Der amerikanische Wirtschaftswissenschaftler Joseph E. Stiglitz hat in einem seiner Bücher bedauert, dass sehr viele talentierte Menschen in den Neunzigerjahren in den Finanzsektor wanderten, wo es fast ausschließlich darum ging, viel Geld zu verdienen. Daher wurde dort ihr Talent verschleudert, echten gesellschaftlichen Mehrwert zu schaffen. Ich hoffe darauf, dass immer mehr junge Leute ihr Talent nicht vergeuden, sondern sich stattdessen als Teil der Finanzbranche verstärkt an Werten orientieren, die den Menschen und dem Gemeinwohl dienen. Es gibt Banken, in denen das möglich ist. Und es gibt auch zunehmend Kritik in Bankerkreisen, die die Entwicklung der Branche sehr bedauern.
Sind Sie in dieser Hinsicht mit Blick auf die aktuelle junge Generation optimistisch?

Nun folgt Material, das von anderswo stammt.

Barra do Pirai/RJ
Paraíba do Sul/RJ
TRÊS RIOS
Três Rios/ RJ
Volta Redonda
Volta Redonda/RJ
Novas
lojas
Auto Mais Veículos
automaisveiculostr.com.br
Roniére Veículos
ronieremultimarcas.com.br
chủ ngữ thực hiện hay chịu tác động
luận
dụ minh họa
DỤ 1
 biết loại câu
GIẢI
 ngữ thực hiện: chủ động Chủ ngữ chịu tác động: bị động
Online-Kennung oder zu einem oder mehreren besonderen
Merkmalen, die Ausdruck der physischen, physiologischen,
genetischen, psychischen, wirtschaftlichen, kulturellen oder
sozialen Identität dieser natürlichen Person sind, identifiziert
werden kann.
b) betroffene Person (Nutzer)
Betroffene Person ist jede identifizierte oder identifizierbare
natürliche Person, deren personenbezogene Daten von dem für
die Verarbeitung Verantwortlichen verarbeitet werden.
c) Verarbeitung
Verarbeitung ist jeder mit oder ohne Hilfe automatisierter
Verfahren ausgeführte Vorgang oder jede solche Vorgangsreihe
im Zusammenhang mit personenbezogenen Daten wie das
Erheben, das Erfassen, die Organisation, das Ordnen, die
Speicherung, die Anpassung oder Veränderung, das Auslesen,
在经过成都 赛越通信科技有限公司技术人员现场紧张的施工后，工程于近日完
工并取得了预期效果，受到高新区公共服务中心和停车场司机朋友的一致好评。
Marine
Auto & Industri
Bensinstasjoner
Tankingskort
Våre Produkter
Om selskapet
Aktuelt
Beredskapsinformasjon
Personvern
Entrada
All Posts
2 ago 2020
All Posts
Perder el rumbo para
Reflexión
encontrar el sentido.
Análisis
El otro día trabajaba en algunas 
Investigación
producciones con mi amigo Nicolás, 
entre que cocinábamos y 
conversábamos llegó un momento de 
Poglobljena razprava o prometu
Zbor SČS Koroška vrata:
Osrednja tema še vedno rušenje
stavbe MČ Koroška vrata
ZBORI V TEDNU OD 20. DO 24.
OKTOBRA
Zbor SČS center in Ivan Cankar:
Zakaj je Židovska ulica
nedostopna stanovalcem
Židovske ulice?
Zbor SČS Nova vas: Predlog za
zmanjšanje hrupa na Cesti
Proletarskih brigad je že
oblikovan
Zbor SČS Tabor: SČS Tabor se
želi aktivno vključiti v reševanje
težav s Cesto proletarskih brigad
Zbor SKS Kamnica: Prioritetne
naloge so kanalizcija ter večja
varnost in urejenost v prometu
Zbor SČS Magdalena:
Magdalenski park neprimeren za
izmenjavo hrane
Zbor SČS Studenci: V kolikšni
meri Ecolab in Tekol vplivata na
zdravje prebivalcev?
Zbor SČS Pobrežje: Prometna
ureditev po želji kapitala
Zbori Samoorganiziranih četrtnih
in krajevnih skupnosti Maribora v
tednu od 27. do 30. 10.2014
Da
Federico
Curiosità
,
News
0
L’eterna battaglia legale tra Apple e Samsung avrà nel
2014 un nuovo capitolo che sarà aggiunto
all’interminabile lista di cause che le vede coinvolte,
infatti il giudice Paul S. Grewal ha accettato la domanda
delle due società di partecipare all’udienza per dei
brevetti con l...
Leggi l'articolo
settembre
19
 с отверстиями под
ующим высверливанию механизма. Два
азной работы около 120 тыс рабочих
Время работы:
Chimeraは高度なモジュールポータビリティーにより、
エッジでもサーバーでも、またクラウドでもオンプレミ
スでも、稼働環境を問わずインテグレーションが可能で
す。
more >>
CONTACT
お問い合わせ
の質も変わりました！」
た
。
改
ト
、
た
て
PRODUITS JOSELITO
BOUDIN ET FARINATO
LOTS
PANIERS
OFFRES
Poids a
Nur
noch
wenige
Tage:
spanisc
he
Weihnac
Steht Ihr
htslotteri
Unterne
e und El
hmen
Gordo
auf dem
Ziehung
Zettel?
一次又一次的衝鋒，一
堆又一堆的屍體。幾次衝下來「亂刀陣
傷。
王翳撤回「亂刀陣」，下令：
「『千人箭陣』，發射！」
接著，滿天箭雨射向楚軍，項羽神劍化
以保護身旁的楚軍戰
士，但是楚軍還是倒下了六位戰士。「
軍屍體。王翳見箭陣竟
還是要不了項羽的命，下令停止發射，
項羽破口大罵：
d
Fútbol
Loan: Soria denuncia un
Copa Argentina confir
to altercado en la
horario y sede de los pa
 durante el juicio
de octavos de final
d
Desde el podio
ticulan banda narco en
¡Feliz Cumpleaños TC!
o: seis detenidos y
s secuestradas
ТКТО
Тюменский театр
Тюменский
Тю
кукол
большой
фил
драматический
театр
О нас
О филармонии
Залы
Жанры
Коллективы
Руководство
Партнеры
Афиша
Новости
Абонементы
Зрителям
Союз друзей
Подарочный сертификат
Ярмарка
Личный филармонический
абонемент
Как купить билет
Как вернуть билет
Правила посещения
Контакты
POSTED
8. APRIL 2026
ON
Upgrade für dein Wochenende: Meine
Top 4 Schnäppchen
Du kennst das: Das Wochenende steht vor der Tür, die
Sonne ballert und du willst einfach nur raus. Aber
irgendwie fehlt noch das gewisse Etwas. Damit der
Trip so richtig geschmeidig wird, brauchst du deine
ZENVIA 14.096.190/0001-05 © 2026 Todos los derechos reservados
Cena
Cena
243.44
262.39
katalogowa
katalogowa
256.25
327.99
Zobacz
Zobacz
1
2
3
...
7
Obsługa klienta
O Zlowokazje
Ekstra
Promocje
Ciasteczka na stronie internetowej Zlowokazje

Ich hoffe auf ihre Weitsicht und Klugheit. Sie wird die Zukunft gestalten – und es liegt auch an ihr, ob diese Zukunft lebenswert sein wird. Wir wissen aus der Glücksforschung, dass ein Einkommen, das weit über das Nötige zur Absicherung der elementaren Bedürfnisse hinausgeht, kaum noch dazu beiträgt, dass ein Mensch tatsächlich glücklicher wird. Wirkliche Zufriedenheit entsteht aus guten Beziehungen, sinnvoller Arbeit und einem erfüllten Leben.
Solidarität
Als Lehmkuhl merkte, wie schnell sein Vermögen wuchs, ohne dass er etwas dafür tun musste, wurde er nachdenklich. Im Mai 2009 gründete er mit rund 20 weiteren Vermögenden die Initiative „Appell für eine Vermögensabgabe“. Mittlerweile gibt es 63 Unterzeichner. Die Idee: Deutsche mit einem Vermögen von mehr als 500.000 Euro (das sind rund 2,2 Millionen Bürger) sollen zwei Jahre lang fünf Prozent davon an den Staat abgeben. Nach diesen zwei Jahren schlagen die Initiatoren die Wiedereinsetzung der Vermögenssteuer von einem Prozent vor. Genutzt werden soll dieses Geld gezielt für den ökologischen Umbau der Wirtschaft sowie für die Bereiche Bildung, Gesundheit und Soziales. Die Abgabe würde rund 160 Milliarden Euro generieren.